When Stephane Levy came to New York the summer after his first year of law school in 2000, the city was far from being the technological hub that it is today.
“There really weren’t a lot of firms that specialized in startups,” Levy said. “I was fortunate to work with a partner who did some startup work, and I thought that it was fascinating. Having clients who were closer to my age, who would rely on my advice and judgement when I was still a relatively young associate, it made a difference to me.”
Sixteen years later, not only has New York emerged as one of the startup capitals of the world, but Levy is working closely with the biggest companies in Silicon Alley as a partner at law firm Cooley LLP and member of its Emerging Companies and Venture Capital practice groups.
So of course when Cornell Tech launched its year-long Master of Laws (LLM) degree in Law, Technology, and Entrepreneurship, it made sense that Levy would be asked to help teach the specialized skills necessary to assist an emerging fleet of technology companies navigate the intricate and dynamic digital ecosystem and economy.
The Path to Cornell Tech
Levy was contacted by Chuck Whitehead, director of the LLM program, before Cornell Tech had even opened its doors to students.

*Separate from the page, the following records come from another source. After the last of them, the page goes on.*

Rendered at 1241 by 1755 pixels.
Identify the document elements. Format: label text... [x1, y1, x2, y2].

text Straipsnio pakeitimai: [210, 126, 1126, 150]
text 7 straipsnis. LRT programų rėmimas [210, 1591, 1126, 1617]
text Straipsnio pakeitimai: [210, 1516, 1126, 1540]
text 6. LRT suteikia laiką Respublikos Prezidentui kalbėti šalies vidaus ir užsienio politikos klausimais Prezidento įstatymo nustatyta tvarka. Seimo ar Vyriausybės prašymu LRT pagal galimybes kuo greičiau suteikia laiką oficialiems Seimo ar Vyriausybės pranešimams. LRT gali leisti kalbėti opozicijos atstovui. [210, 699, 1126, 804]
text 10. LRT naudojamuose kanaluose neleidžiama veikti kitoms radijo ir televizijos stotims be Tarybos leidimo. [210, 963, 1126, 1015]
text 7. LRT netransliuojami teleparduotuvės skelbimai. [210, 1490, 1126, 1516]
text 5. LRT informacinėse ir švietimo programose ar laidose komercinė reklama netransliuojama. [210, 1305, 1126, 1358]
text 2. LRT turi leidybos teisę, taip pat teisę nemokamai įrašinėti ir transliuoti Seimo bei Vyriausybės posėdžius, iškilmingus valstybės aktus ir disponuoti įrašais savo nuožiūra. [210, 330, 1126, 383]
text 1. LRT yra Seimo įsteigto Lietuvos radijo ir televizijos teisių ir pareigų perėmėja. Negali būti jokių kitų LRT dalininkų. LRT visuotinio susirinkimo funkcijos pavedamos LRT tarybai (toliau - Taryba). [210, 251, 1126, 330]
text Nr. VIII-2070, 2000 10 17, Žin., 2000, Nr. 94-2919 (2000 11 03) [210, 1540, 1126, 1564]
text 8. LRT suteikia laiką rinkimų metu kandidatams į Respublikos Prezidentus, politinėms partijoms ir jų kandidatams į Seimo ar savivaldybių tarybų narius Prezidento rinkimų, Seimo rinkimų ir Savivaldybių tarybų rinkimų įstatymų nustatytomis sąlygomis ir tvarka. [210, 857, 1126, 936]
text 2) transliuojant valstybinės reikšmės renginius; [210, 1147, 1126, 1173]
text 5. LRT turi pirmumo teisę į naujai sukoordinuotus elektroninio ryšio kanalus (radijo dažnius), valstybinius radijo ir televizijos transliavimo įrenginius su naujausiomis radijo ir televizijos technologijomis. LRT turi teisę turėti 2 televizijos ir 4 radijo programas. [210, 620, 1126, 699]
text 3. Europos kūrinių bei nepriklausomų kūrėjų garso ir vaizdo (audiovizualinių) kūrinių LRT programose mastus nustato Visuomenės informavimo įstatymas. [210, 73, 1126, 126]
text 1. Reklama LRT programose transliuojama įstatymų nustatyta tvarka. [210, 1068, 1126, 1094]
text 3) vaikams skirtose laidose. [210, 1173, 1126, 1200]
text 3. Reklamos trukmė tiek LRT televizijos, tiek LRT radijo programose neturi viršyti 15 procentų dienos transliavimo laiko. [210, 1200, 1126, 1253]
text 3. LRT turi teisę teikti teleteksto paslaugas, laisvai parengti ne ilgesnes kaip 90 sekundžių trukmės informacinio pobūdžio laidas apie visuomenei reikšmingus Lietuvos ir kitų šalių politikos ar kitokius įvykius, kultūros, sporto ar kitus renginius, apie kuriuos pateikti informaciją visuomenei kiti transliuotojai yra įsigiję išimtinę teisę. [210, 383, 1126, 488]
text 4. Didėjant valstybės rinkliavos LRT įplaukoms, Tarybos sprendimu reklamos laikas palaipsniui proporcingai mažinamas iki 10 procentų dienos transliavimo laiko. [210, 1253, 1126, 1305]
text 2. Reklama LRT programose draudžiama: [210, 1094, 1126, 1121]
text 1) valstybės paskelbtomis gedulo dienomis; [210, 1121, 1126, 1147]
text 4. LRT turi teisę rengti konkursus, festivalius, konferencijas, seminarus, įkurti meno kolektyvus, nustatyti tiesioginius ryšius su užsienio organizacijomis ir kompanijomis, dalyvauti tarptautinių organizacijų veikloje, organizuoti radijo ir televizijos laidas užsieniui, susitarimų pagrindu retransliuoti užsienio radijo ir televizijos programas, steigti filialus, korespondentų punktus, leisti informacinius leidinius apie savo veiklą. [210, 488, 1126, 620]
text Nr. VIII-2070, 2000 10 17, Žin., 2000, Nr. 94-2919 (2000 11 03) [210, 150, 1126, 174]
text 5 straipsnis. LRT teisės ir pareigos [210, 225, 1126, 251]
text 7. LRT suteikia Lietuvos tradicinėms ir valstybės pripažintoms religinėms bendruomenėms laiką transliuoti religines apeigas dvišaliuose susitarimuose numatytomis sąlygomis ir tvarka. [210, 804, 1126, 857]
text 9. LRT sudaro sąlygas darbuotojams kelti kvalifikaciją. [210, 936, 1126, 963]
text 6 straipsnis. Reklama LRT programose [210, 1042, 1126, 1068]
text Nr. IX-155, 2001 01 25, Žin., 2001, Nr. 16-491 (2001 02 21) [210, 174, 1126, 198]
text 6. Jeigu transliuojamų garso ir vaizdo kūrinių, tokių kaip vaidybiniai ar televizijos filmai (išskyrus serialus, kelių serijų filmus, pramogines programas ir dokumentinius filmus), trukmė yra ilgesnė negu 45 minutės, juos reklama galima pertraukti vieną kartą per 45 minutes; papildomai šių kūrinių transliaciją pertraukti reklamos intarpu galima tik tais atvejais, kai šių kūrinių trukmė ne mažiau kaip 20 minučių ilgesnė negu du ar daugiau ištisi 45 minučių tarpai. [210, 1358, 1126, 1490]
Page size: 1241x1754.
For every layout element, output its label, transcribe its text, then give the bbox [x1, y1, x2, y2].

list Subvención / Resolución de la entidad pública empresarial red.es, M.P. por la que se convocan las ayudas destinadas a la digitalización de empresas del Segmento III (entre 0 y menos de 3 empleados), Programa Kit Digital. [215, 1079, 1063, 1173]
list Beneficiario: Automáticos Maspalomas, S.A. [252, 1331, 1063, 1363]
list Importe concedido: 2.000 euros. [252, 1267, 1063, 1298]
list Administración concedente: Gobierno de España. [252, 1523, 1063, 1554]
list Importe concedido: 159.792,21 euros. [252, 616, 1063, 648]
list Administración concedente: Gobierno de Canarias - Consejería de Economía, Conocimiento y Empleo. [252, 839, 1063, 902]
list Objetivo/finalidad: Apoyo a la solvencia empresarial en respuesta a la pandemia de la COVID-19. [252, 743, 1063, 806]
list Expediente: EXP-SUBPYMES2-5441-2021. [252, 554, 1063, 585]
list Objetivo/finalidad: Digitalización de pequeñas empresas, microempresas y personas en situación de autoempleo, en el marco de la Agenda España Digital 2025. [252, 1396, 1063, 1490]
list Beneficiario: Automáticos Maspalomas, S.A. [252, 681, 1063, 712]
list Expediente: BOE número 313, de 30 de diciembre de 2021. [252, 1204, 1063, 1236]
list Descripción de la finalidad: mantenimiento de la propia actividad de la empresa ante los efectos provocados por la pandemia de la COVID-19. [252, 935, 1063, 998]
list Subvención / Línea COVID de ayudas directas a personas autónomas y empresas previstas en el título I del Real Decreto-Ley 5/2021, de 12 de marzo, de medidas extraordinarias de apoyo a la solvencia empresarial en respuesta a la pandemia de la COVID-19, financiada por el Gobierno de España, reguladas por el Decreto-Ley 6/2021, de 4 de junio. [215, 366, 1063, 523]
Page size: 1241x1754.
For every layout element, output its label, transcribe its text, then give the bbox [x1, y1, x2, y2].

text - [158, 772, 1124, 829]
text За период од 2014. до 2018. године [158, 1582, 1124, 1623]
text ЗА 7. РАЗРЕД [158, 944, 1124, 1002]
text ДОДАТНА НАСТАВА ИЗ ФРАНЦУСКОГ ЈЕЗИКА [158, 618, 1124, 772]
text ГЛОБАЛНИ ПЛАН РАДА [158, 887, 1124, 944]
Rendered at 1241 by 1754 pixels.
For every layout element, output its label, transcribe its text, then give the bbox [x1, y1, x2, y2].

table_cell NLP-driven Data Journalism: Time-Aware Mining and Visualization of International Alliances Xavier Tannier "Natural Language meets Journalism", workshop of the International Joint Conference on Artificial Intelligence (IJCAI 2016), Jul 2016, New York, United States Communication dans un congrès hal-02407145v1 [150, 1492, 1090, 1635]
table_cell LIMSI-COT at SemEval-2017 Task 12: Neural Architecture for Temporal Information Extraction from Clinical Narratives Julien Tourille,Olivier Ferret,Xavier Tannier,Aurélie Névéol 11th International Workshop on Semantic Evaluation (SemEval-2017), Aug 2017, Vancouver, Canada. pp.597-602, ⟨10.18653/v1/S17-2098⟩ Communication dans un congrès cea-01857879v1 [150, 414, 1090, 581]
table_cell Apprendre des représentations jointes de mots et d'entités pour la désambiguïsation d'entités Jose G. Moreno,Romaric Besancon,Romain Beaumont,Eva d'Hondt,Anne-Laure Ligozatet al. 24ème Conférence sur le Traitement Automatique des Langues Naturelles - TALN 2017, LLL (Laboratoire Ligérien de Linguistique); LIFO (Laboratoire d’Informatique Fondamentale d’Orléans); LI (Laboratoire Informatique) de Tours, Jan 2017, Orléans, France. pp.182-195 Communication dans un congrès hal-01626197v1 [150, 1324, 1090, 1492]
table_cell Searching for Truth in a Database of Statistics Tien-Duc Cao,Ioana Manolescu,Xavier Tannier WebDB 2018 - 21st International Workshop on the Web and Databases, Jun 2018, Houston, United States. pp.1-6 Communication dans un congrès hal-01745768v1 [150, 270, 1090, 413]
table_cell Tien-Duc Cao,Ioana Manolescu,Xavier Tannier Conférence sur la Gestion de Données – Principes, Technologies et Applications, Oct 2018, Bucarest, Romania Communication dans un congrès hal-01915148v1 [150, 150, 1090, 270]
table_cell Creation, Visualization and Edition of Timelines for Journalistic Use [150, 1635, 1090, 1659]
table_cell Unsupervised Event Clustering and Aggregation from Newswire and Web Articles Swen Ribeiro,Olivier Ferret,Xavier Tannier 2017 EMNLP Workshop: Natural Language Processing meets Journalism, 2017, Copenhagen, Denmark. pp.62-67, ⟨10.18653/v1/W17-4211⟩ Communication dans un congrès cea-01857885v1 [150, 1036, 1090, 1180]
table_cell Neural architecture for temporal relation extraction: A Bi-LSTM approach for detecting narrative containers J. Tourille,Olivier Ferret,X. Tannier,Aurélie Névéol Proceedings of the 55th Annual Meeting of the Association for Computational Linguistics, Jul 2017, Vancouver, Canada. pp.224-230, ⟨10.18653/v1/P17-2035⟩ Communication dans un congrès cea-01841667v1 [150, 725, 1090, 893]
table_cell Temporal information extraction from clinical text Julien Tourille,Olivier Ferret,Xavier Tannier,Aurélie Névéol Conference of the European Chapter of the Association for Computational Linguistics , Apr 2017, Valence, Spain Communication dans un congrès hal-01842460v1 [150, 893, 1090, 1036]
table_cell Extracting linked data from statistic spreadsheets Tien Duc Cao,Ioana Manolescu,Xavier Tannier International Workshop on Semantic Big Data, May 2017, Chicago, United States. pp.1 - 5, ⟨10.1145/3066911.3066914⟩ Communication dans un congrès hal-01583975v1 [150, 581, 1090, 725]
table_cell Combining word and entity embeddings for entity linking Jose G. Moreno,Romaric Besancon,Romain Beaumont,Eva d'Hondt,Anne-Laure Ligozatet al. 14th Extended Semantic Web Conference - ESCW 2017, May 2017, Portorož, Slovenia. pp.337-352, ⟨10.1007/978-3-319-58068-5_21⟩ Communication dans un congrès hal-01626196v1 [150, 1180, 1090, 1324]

“He was laying the groundwork really early on,” said Levy. “He wanted to learn more about [my] practice and get [me] involved in the law school.”
So four years ago, Levy got a group of Cooley tech lawyers together to co-teach a course at Cornell Law School called “Emerging Growth Companies and Venture Capital Financing,” which, with the distance between New York City and Ithaca, consisted of both in-person and virtual classes. Naturally, when Cornell Tech launched its LLM program, it made sense for Levy to be a part of that as well.
Levy completed his first module at Cornell Tech with a series of lectures on what tech lawyers need to know during the formation of startups — covering everything from funding to co-founder partnerships.
“Everyone has seen The Social Network,” Levy said, referencing the film which included Mark Zuckerberg’s various legal complications related to the founding of Facebook.”If the students had taken a startup formation class, they might have avoided a lawsuit.”
Levy’s lessons from inside startup life have resonated with students.
“He was incredibly insightful,” said Max Paterson, LLM ’17. “You can read all about [stock issuance and founders agreements] in a book or check out some blogs online, but Stephane lives and breathes it. And it came across in the lecture. He had great examples from real practice, and he was able to translate what we could expect as a lawyer in this environment.”
Developing a New Class of Tech Lawyers
The lawyers who make up Cornell Tech’s LLM program come from a wide range of backgrounds. For example, Paterson has practiced IP law in Canada. Others have specialized in art law. But they are all drawn to being at the forefront of the entrepreneurial economy.
“Associates in our practice have their voices heard in the way they just aren’t in other practice areas,” said Levy. “You could be a fourth or fifth year graduate and you could be advising a CEO or attending board meetings.”
And there is a need for more experienced lawyers in this particular field.
“We all know what happened in Wall Street in 2009,” said Levy. “Now people are beginning to think that maybe they can do things for themselves, not rely on the paycheck and take destiny into their own hands.”
New York has become a base for startup enterprises. The tech talent has moved here, and now law has to catch up.
“[Cornell Tech’s LLM] is a great program,” Levy said. “It’s a nice testament to the progress NYC has made to be a part of the tech ecosystem.”